TASK GOAL — The copy has to match the records word for word and include no pictures.

== == ==

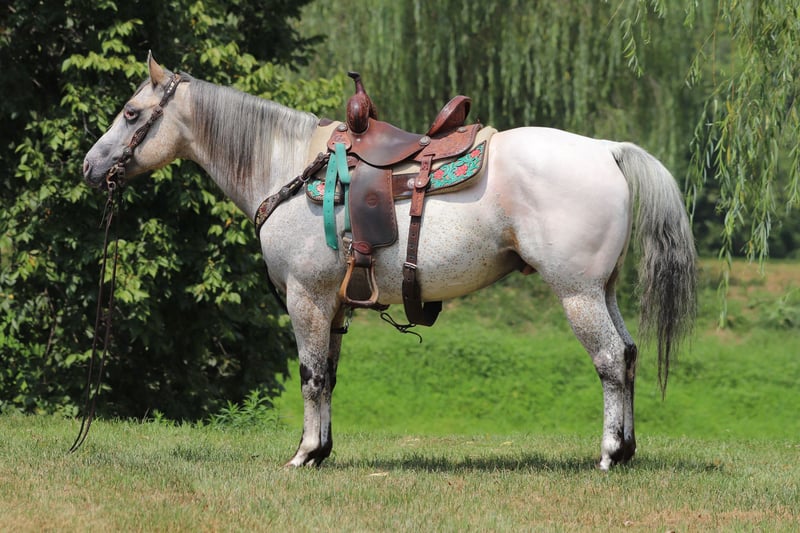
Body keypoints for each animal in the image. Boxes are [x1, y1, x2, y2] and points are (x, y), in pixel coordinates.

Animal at [83, 54, 696, 470]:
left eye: (131, 112)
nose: (91, 166)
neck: (291, 165)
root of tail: (607, 149)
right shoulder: (332, 305)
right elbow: (328, 376)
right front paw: (322, 450)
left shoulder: (305, 297)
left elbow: (309, 375)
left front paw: (304, 454)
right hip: (603, 290)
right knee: (630, 354)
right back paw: (628, 448)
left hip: (577, 292)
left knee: (611, 360)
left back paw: (610, 453)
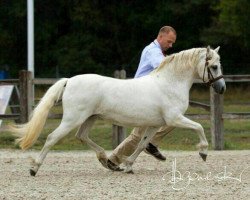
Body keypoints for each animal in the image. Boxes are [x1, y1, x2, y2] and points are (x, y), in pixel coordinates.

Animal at [9, 45, 226, 175]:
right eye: (214, 66)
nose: (222, 88)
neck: (169, 83)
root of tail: (69, 81)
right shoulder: (174, 119)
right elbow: (199, 127)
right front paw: (203, 152)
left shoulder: (155, 125)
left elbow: (142, 144)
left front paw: (128, 166)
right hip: (73, 118)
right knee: (52, 138)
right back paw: (34, 168)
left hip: (90, 118)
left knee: (82, 136)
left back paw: (106, 160)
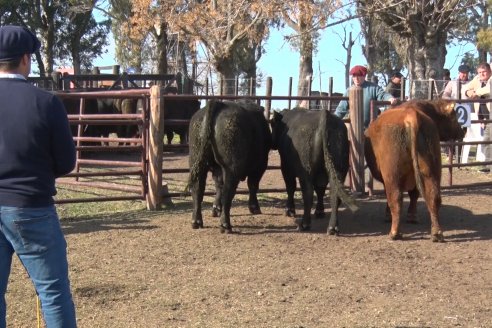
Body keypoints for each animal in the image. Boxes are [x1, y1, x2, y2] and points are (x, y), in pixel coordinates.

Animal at [186, 98, 270, 232]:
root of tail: (219, 103)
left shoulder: (217, 169)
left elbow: (218, 185)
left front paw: (216, 208)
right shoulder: (260, 166)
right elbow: (253, 185)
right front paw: (254, 207)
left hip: (197, 161)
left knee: (198, 189)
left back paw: (196, 221)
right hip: (232, 168)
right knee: (227, 192)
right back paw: (225, 225)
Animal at [366, 99, 466, 241]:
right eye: (453, 116)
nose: (462, 132)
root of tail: (411, 115)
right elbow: (414, 195)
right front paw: (412, 216)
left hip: (392, 174)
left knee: (395, 199)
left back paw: (394, 233)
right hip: (432, 170)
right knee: (433, 197)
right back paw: (436, 233)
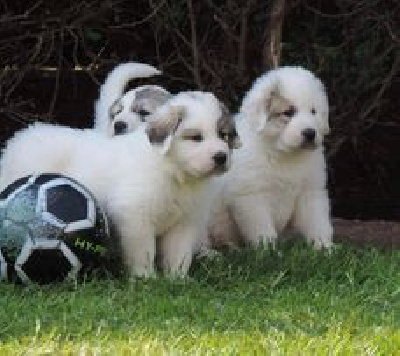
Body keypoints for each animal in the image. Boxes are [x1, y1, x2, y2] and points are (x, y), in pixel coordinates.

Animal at [0, 91, 241, 278]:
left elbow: (178, 252)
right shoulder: (135, 217)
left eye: (223, 135)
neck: (172, 170)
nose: (221, 157)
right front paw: (146, 278)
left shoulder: (184, 222)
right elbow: (143, 250)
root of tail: (18, 140)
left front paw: (177, 278)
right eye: (196, 137)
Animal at [211, 67, 332, 250]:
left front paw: (325, 247)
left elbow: (317, 221)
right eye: (288, 112)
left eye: (313, 111)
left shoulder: (310, 192)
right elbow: (262, 229)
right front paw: (268, 251)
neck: (284, 153)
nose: (310, 133)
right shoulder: (251, 196)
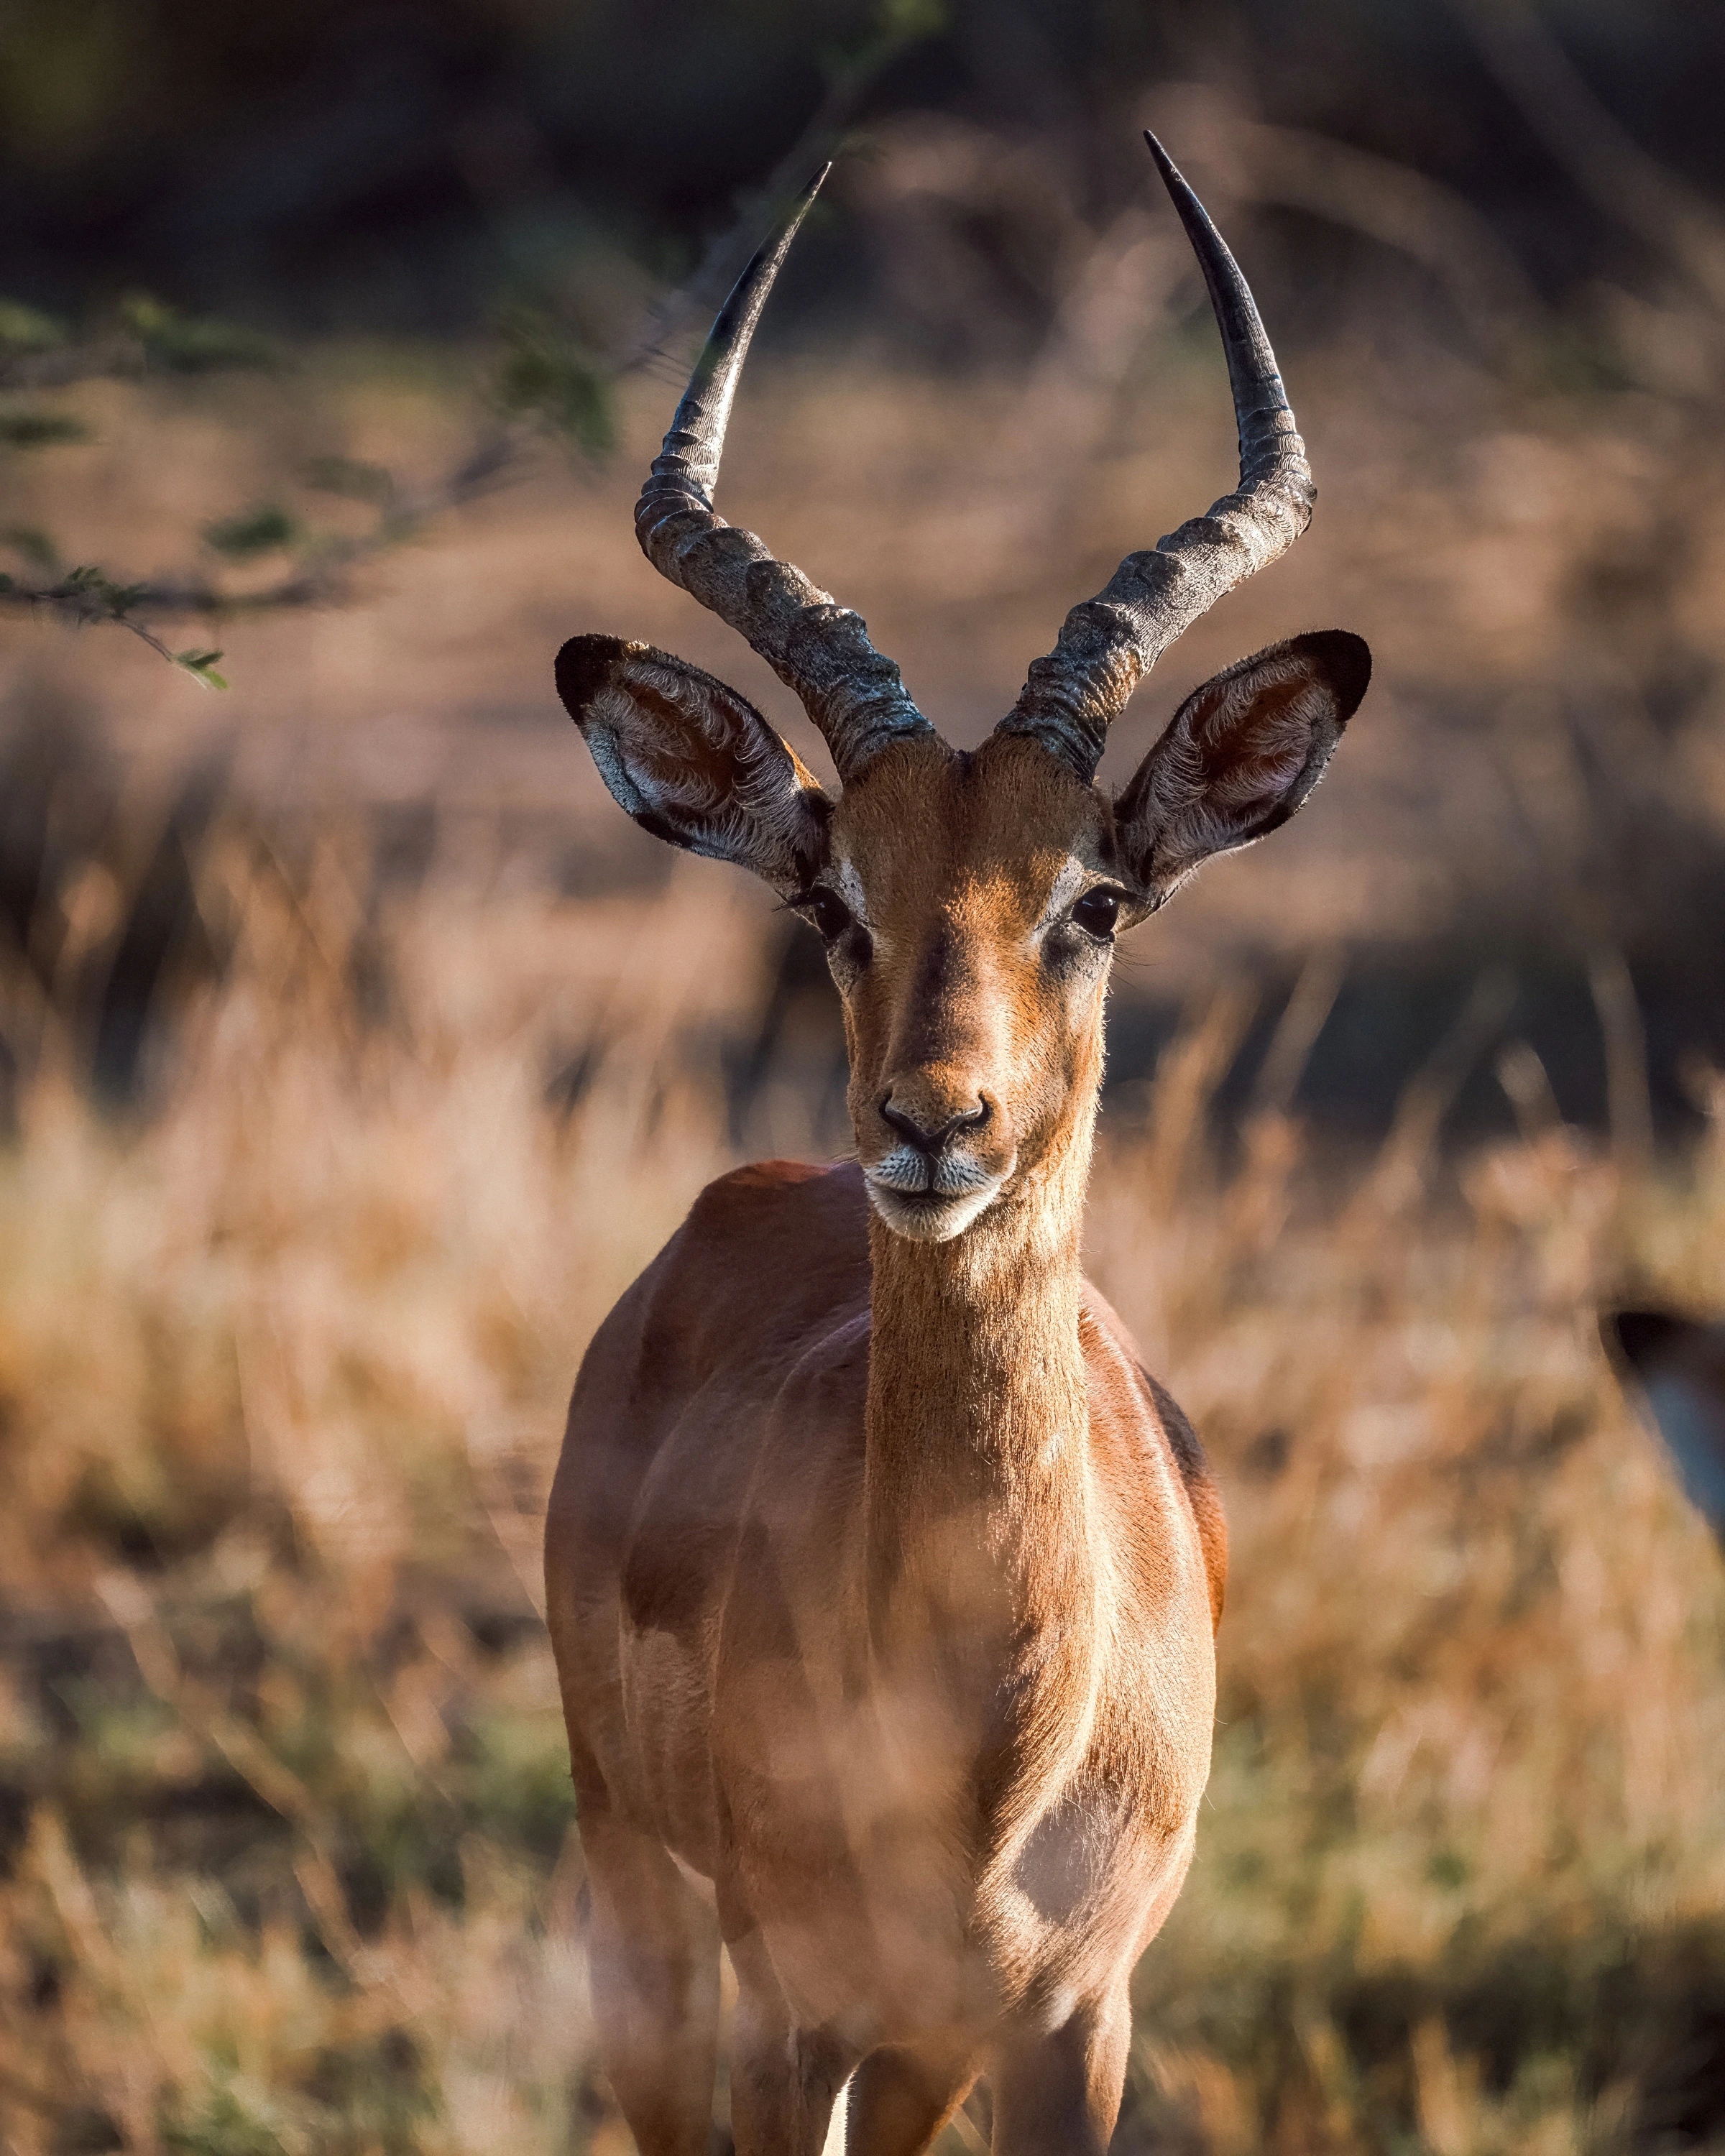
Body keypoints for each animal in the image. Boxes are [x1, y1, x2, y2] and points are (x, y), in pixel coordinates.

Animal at [545, 134, 1371, 2154]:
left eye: (1097, 899)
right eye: (832, 897)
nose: (934, 1125)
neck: (986, 1748)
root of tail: (740, 1198)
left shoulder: (1073, 2020)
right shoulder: (791, 2010)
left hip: (915, 2044)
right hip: (641, 1899)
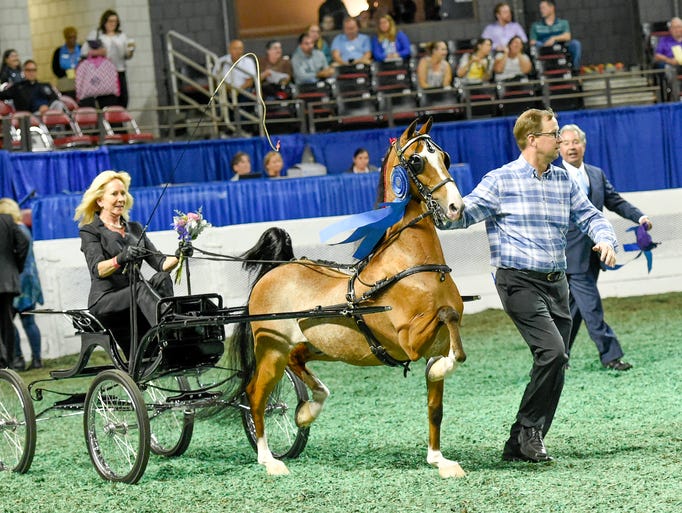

== == ==

SOLVED EXERCISE —
Body keypoints for each animal in the image. Boxes are [x1, y1, x2, y2] and points are (x, y), in pixel coordinates.

Animal at [83, 54, 696, 470]:
left eye: (131, 112)
nose: (91, 166)
neck: (291, 165)
root of tail: (607, 149)
right shoulder: (332, 305)
right elbow: (328, 376)
right front paw: (322, 450)
left shoulder: (305, 297)
left elbow: (309, 375)
left front paw: (304, 454)
right hip: (603, 290)
right knee: (630, 354)
right back paw: (628, 448)
left hip: (577, 292)
left knee: (611, 360)
left back paw: (610, 453)
Body keypoints for each animal in the image. Boxes are [x1, y1, x2, y2] and points are (x, y), in pixel coordinates.

Animal at [9, 45, 226, 175]:
right eye: (214, 66)
nose: (222, 88)
neck: (169, 83)
root of tail: (69, 81)
right shoulder: (174, 119)
right elbow: (199, 127)
right front paw: (203, 152)
left shoulder: (155, 125)
left elbow: (142, 144)
left front paw: (128, 166)
right hip: (73, 118)
right knee: (52, 138)
right back paw: (34, 168)
left hip: (90, 118)
left knee: (82, 136)
left back paw: (106, 160)
Body keypoints for each animal in the image. Boxes are [x1, y1, x2, y2] and points are (x, y), in pixel coordinates.

Animal at [186, 98, 270, 232]:
root of tail: (219, 103)
left shoulder: (217, 169)
left elbow: (218, 185)
left front paw: (216, 208)
right shoulder: (260, 166)
right elbow: (253, 185)
right front paw: (254, 207)
left hip: (197, 161)
left knee: (198, 189)
left back paw: (196, 221)
right hip: (232, 168)
right knee: (227, 192)
right back paw: (225, 225)
Animal at [366, 99, 466, 241]:
right eye: (453, 116)
nose: (462, 132)
root of tail: (411, 115)
right elbow: (414, 195)
right front paw: (412, 216)
left hip: (392, 174)
left knee: (395, 199)
left back paw: (394, 233)
right hip: (432, 170)
right knee: (433, 197)
right back paw: (436, 233)
Body keypoints for each animal in the image. Boxes are [x1, y1, x2, y2] and points are (x, y), in pixel coordinates.

Animal at [0, 91, 241, 278]:
left elbow: (178, 252)
right shoulder: (135, 217)
left eye: (223, 135)
neck: (172, 170)
nose: (221, 157)
right front paw: (146, 278)
left shoulder: (184, 222)
right elbow: (143, 250)
root of tail: (18, 140)
left front paw: (177, 278)
right eye: (196, 137)
Animal at [211, 67, 332, 250]:
left front paw: (325, 247)
left elbow: (317, 221)
right eye: (288, 112)
left eye: (313, 111)
left shoulder: (310, 192)
right elbow: (262, 229)
right front paw: (268, 251)
neck: (284, 153)
nose: (310, 133)
right shoulder: (251, 196)
Body keypoints for each animal in the image. Boxes are [x1, y1, x2, y2] and points are (x, y), in pixel coordinates.

Animal at [545, 134, 1371, 2154]:
left eye: (1097, 899)
right eye: (832, 897)
nose: (934, 1125)
neck: (986, 1748)
root of tail: (740, 1198)
left shoulder: (1073, 2020)
right shoulder: (791, 2010)
left hip: (915, 2044)
right hip: (641, 1899)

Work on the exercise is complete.